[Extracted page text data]

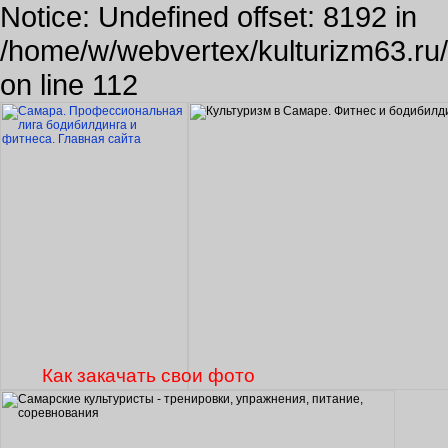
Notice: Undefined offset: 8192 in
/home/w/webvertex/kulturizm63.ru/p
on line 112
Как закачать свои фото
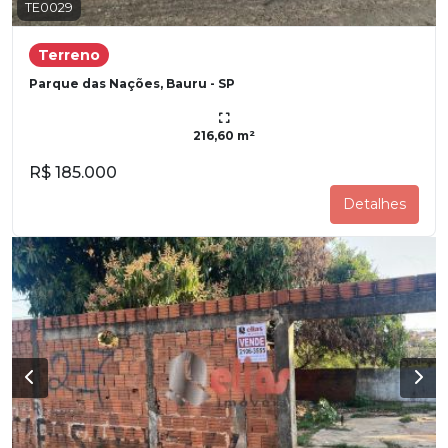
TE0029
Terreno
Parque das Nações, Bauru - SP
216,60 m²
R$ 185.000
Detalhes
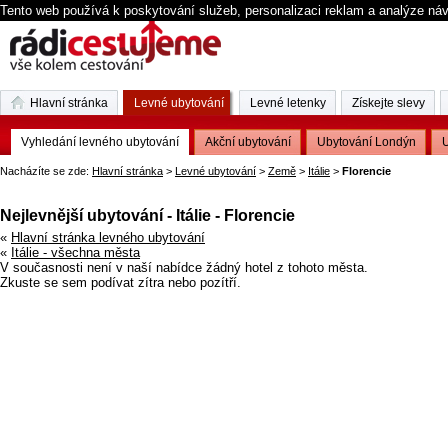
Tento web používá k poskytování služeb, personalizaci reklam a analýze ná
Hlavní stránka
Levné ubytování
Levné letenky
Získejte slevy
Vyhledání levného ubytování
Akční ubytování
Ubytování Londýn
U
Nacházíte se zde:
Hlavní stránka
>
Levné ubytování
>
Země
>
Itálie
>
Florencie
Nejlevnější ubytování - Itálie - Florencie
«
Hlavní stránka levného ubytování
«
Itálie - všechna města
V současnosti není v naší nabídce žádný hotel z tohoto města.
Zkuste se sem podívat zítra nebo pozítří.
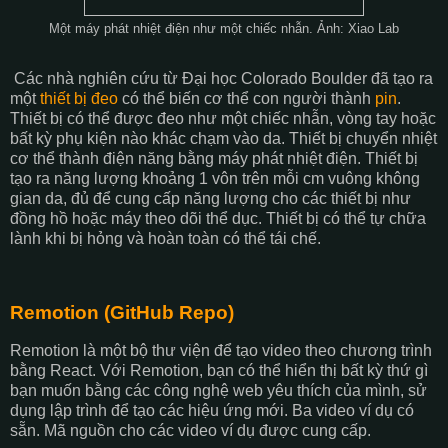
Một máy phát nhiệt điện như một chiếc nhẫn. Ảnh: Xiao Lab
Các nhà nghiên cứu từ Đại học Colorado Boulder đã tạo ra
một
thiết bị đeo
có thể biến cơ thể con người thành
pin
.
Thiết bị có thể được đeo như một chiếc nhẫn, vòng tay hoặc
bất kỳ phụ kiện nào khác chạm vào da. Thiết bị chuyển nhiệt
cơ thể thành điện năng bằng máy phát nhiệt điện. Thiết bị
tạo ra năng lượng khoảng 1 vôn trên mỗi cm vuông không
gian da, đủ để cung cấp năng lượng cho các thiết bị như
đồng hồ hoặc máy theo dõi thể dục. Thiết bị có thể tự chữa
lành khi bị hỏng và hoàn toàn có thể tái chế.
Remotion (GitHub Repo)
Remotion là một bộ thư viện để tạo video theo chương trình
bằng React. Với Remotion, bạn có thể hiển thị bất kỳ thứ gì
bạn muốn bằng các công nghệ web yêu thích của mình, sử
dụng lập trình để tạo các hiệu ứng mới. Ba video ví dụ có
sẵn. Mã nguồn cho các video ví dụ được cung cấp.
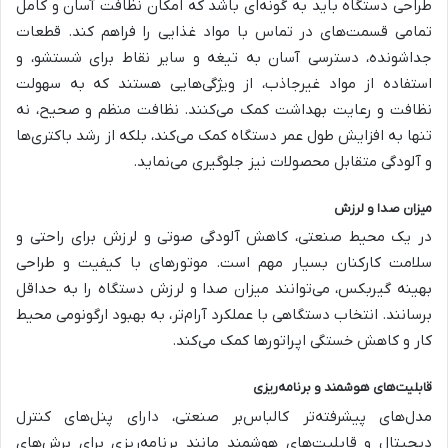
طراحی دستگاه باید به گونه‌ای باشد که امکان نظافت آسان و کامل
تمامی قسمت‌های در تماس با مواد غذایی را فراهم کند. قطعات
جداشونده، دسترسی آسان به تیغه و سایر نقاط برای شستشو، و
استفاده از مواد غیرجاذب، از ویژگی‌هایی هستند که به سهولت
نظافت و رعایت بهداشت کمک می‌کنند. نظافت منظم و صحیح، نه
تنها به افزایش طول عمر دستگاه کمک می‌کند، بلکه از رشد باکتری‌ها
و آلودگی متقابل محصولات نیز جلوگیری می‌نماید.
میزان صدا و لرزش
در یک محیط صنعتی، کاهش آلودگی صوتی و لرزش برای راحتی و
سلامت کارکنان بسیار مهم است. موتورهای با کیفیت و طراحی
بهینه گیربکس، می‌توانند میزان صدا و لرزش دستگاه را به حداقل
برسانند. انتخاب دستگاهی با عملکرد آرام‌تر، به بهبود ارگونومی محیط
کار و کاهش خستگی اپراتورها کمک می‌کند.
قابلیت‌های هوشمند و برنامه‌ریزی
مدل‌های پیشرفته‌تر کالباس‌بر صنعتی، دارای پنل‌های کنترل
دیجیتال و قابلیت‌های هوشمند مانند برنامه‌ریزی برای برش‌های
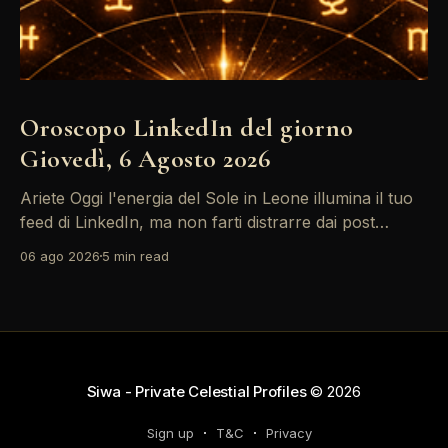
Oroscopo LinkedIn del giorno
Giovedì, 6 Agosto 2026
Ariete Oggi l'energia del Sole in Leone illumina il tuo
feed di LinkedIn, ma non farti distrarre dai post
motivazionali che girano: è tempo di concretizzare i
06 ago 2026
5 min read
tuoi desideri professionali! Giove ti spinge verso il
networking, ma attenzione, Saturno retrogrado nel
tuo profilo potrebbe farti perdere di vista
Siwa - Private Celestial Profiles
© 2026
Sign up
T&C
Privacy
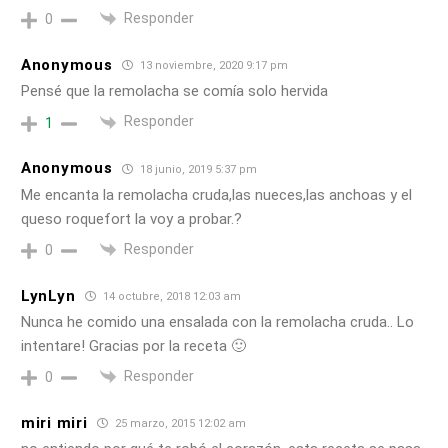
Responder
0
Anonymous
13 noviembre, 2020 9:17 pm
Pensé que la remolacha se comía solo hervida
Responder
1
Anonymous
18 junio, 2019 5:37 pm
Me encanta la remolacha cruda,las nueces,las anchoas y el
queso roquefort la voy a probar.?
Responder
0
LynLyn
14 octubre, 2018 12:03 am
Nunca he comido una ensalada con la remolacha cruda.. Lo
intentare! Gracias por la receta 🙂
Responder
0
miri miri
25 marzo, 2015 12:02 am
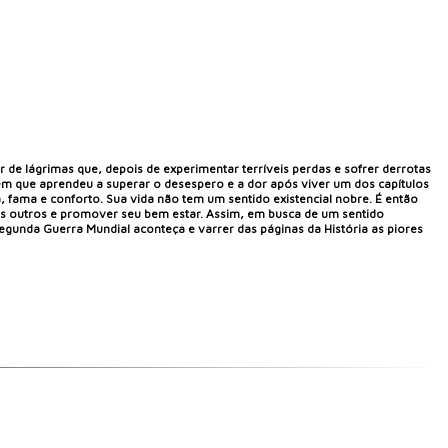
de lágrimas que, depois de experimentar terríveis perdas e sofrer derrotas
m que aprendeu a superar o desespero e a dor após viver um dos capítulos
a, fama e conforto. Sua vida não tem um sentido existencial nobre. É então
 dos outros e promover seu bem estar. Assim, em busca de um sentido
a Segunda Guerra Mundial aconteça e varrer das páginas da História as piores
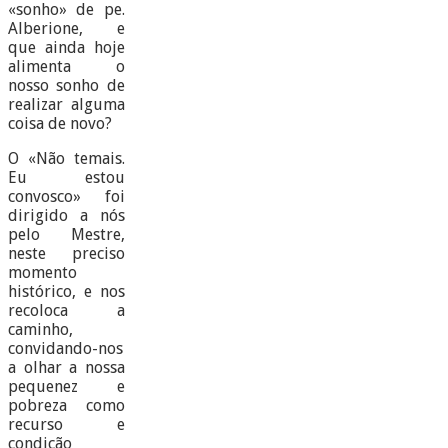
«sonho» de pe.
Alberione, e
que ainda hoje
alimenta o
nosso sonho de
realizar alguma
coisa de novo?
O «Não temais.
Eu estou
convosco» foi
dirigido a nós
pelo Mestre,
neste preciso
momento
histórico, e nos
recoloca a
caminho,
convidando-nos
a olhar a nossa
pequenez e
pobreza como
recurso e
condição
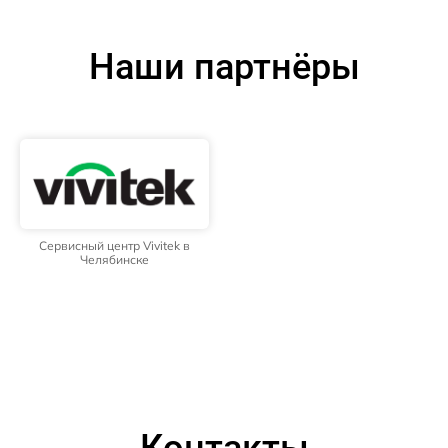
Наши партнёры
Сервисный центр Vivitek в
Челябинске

▶ **DIRECTIONS**
Copy out the lines of the material verbatim, starting at the line containing "Một máy phát" and ending at the line containing "Thiết bị có thể được", including both of those lines.

▶ **FINISHED TASK**
Một máy phát nhiệt điện như một chiếc nhẫn. Ảnh: Xiao Lab
Các nhà nghiên cứu từ Đại học Colorado Boulder đã tạo ra
một
thiết bị đeo
có thể biến cơ thể con người thành
pin
.
Thiết bị có thể được đeo như một chiếc nhẫn, vòng tay hoặc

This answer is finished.